• **How to complete this task**
Filter out every line below that lacks "untuk", and copy the rest.

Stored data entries
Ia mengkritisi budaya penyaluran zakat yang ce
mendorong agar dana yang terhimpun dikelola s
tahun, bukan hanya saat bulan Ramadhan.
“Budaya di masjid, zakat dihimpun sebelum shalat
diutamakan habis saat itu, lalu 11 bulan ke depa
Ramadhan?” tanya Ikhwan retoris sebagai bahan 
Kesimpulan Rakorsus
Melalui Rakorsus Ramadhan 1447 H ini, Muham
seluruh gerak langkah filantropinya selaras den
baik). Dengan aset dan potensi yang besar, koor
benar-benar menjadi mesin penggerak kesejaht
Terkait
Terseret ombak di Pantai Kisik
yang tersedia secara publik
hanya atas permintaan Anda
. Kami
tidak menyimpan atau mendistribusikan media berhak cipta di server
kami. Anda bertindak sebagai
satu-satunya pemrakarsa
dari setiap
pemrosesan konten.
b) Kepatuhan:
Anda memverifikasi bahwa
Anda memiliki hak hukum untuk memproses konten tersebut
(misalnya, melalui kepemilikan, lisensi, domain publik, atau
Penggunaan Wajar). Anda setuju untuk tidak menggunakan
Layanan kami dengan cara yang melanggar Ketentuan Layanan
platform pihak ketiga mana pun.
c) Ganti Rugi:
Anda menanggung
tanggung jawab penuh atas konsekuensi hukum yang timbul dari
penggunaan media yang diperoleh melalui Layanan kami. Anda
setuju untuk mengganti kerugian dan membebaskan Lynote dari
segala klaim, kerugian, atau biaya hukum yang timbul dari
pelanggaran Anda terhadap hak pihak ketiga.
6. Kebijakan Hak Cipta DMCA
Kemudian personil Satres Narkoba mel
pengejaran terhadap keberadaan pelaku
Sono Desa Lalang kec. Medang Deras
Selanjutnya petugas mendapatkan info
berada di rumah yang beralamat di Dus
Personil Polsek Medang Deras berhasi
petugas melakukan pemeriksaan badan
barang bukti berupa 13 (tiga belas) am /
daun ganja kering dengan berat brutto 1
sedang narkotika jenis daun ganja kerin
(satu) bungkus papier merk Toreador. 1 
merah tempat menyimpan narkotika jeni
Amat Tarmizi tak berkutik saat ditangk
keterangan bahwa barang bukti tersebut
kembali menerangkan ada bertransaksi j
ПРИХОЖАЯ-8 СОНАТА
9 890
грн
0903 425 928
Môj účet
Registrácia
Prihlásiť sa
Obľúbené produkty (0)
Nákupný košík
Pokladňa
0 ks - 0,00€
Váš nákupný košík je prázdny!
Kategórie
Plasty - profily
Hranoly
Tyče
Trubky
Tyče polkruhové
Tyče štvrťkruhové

• **Solution to the exercise**
Anda memiliki hak hukum untuk memproses konten tersebut
Penggunaan Wajar). Anda setuju untuk tidak menggunakan
setuju untuk mengganti kerugian dan membebaskan Lynote dari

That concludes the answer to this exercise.